DATA BLOCK:
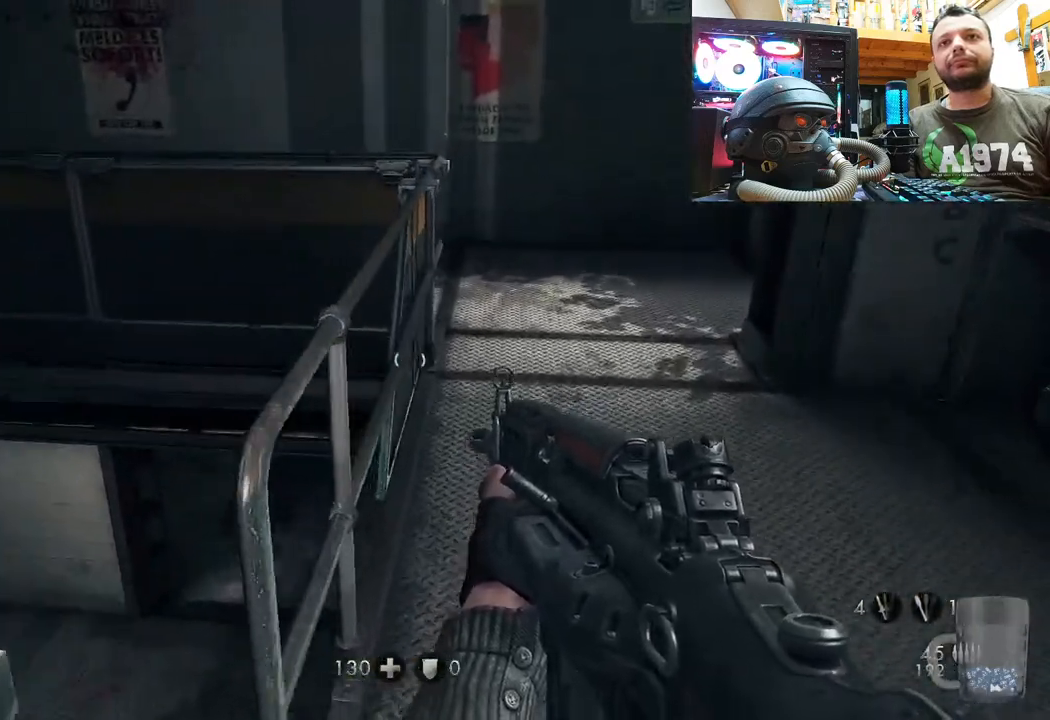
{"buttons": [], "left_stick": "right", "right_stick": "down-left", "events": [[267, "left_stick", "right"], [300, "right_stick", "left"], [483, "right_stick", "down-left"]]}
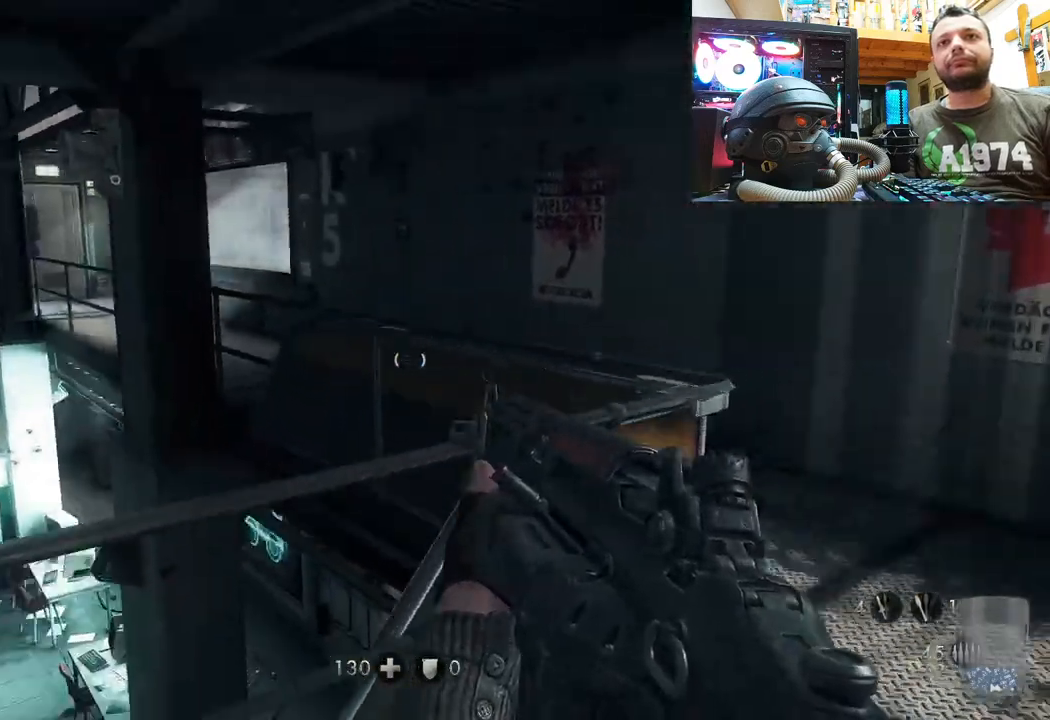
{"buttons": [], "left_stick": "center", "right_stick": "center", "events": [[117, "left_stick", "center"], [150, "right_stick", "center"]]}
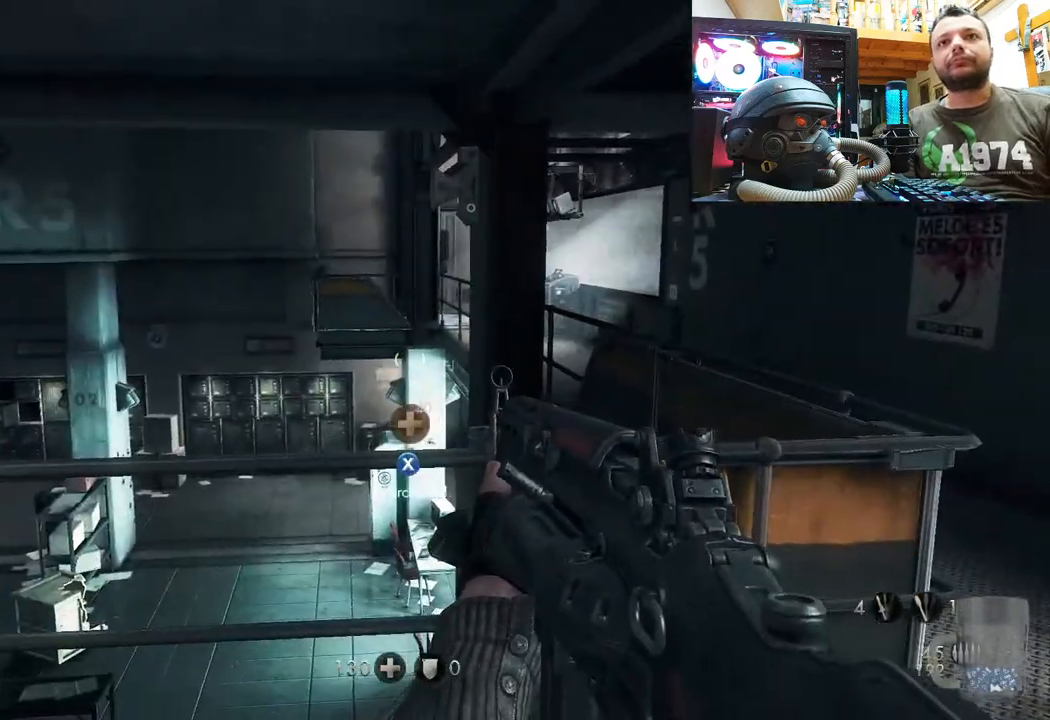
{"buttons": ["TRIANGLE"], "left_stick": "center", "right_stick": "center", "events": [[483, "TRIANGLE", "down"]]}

ASSIGNED TASK: Everything above should be given again exactly, apart from the pictures.

RESPONSE FOR THIS EXERCISE:
{"buttons": [], "left_stick": "right", "right_stick": "down-left", "events": [[267, "left_stick", "right"], [300, "right_stick", "left"], [483, "right_stick", "down-left"]]}
{"buttons": [], "left_stick": "center", "right_stick": "center", "events": [[117, "left_stick", "center"], [150, "right_stick", "center"]]}
{"buttons": ["TRIANGLE"], "left_stick": "center", "right_stick": "center", "events": [[483, "TRIANGLE", "down"]]}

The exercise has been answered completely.